BS&DG is seeking a Postdoctoral Research Associate – AI for Building Energy Systems. The successful candidate will be accountable to Project and/or Task Managers for performing assigned roles, following applicable project and field procedures, and completing assigned tasks on time and within budget. The candidate will also be accountable to the Group Leader and Team Leader for staff performance and development, operational discipline, and project execution.

This position is based in Portland, OR, Richland, WA, or Seattle, WA and requires an onsite presence.

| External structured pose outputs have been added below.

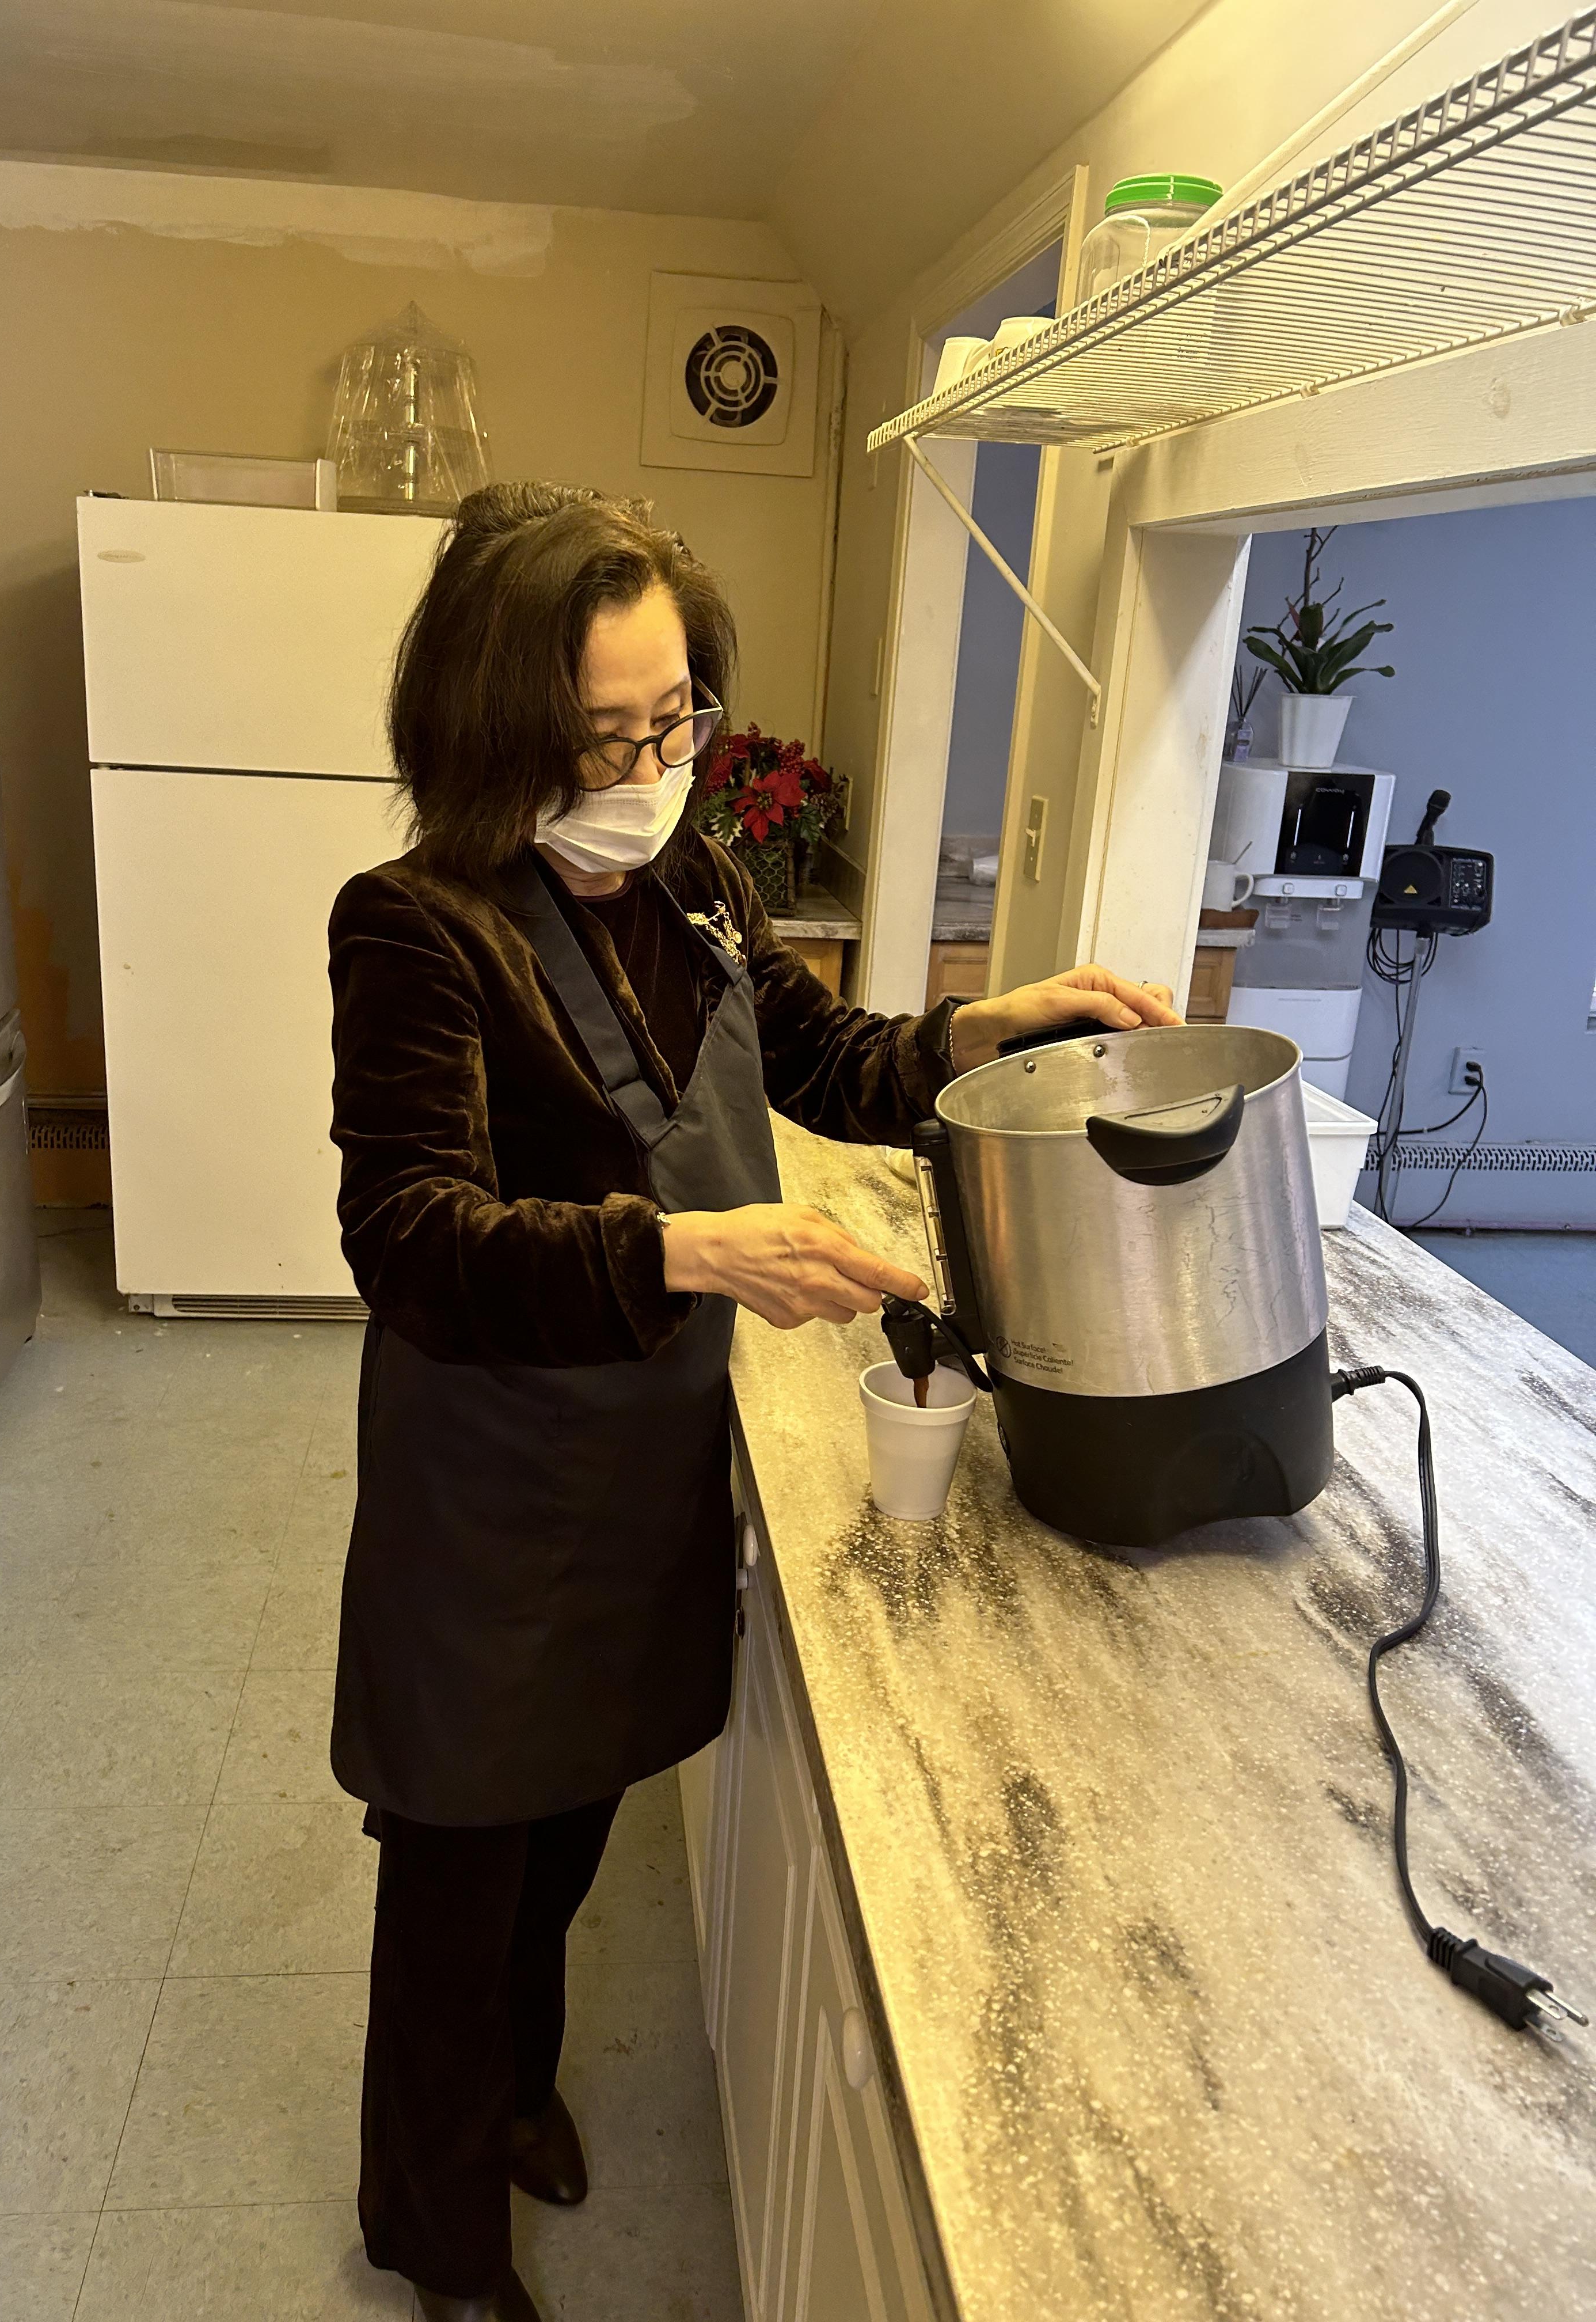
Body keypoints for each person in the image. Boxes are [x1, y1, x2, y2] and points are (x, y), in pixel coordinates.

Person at [326, 481, 1180, 2321]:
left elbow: (823, 1057)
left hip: (633, 1456)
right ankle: (432, 2229)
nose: (653, 771)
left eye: (676, 720)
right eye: (606, 736)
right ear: (495, 729)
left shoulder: (697, 889)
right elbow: (410, 1237)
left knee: (569, 1822)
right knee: (461, 1872)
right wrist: (693, 1251)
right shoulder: (415, 926)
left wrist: (969, 1035)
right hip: (490, 1486)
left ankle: (513, 2094)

Hybrid work arrangements may be available in accordance with laboratory policy, project needs, and team expectations.

This role will support AI-enabled building energy systems research under DOE mission areas, with applications that may include building energy modeling, code compliance checking, permitting, large-scale performance data analysis, workflow automation, building controls and operations, workforce training, data mining, and AI-enabled software tools.

The successful candidate will join multi-disciplinary project teams and contribute to research on AI methods, computational methods, and technical workflows for building research, analysis, and decision making, while growing toward increased technical independence.

  • Conduct research in AI-enabled building energy systems research under a given mission area, including generative AI, large language models, and agentic systems for building research applications.
  • Develop and apply generative AI, large language model, and agentic methods for building research applications, including support for data preparation, testing, and technical evaluation.
  • Develop and support analysis methods, modeling workflows, tools, and prototypes for building research applications under guidance from project leads.
  • Contribute to technical products, analyses, and research outputs that support building research and decision making.
  • Contribute to existing building research and engineering projects in these application areas, including projects with established workflows and projects transitioning toward AI-enabled approaches.
  • Execute assigned technical tasks and deliver high-quality work within defined scope, schedule, and project expectations.
  • Work with project teams and collaborators to support technical tasks and respond to project needs.
  • Work effectively within interdisciplinary teams and collaborate closely with mentors, project leads, and teammates.
  • Support proposal development through technical analysis, literature review, or background research.
  • Contribute to technical reports, publications, and presentations related to assigned research.
  • Stay current with relevant literature, methods, and tools in support of assigned research and professional growth.

Applicants are strongly encouraged to submit a full academic or research CV.


Qualifications
Minimum Qualifications:

  • Candidates must have received a PhD within the past five years (60 months) or within the next 8 months from an accredited college or university.

Preferred Qualifications:

PhD in architectural engineering, building science, mechanical engineering, or a closely related field, with strong potential to conduct independent research.

  • Experience conducting building energy system analyses, such as modeling, controls analysis, or system performance evaluation.
  • Experience developing or experimenting with AI or machine learning methods in engineering or scientific research applications.
  • Experience programming in Python or similar languages to support modeling, simulation, or research data analysis.
  • Experience contributing to research projects and delivering technical work within defined project scope and schedule.
  • Experience supporting proposal preparation, such as technical analysis or background research.
  • Record of technical publications or research contributions from doctoral research.
  • Experience communicating research results through presentations or publications.